United Parcel Service Inc. narrowed its 2012 profit forecast after posting third-quarter earnings that matched analysts’ estimates, buoyed by higher export volumes in Asia and a gain in U.S. package volumes.
Full-year profit will be in a range of $4.55 to $4.65 a share, the Atlanta-based company said today in a statement. That compared with a previous projection of $4.50 to $4.70 a share. Analysts had estimated 2012 earnings would be $4.55 a share, based on a Bloomberg survey.
International exports, or goods that go from one country to another, climbed 1.2 percent as Asia volumes rose “for the first time in several quarters,” UPS said, without giving a figure. UPS is the world’s largest package delivery company and is considered an economic bellwether because it handles goods as varied as industrial parts and financial documents.

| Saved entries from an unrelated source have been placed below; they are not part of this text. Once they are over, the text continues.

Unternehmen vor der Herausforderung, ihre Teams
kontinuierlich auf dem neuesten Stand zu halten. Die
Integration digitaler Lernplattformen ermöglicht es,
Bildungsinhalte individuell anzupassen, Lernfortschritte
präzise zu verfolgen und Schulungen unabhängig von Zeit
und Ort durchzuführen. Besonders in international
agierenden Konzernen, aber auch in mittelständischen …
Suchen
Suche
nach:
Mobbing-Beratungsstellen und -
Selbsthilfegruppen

“The Asia Pacific region is doing better than people think it is,” said David Campbell, an analyst at Thompson Davis & Co. in Richmond, Virginia, who recommends buying UPS shares.
UPS gained 0.9 percent to $72.23 before regular trading at 8:47 a.m. in New York. The stock slid 2.2 percent this year through yesterday, trailing the 14 percent gain for the Standard & Poor’s 500 Index.
Profit excluding some costs was $1.06 a share, UPS said. That matched the average of 16 analysts surveyed by Bloomberg. Net income fell 56 percent to $469 million, or 48 cents a share, from $1.07 billion, or $1.09, a year earlier.
Sales slid 0.7 percent to $13.1 billion, the first quarterly drop since the final three months of 2009, according to data compiled by Bloomberg.
Domestic shipments rose 3.7 percent, UPS said, a total that beat Campbell’s estimate for a 1 percent gain. He projects a full-year profit of $4.62 a share, 2 cents more than the midpoint of UPS’s new range.
While the rate of volume growth in Europe has slowed, it remained positive, UPS said. The company doesn’t typically give detailed results by country or region.
“The economy there has contracted, but the small-package market has not,” Chief Executive Officer Scott Davis said of European results on a conference call with analysts and investors.
UPS is still awaiting clearance from European regulators to proceed with the 5.16 billion-euro ($6.7 billion) acquisition of TNT Express NV announced in March. It received a so-called statement of objections last week from the European Union and hasn’t specified what steps are needed to resolve the complaint.
Davis said the EU statement regarding the purchase of Hoofddorp, Netherlands-based TNT was a “normal step” in the review of such transactions, while declining to comment further during the call.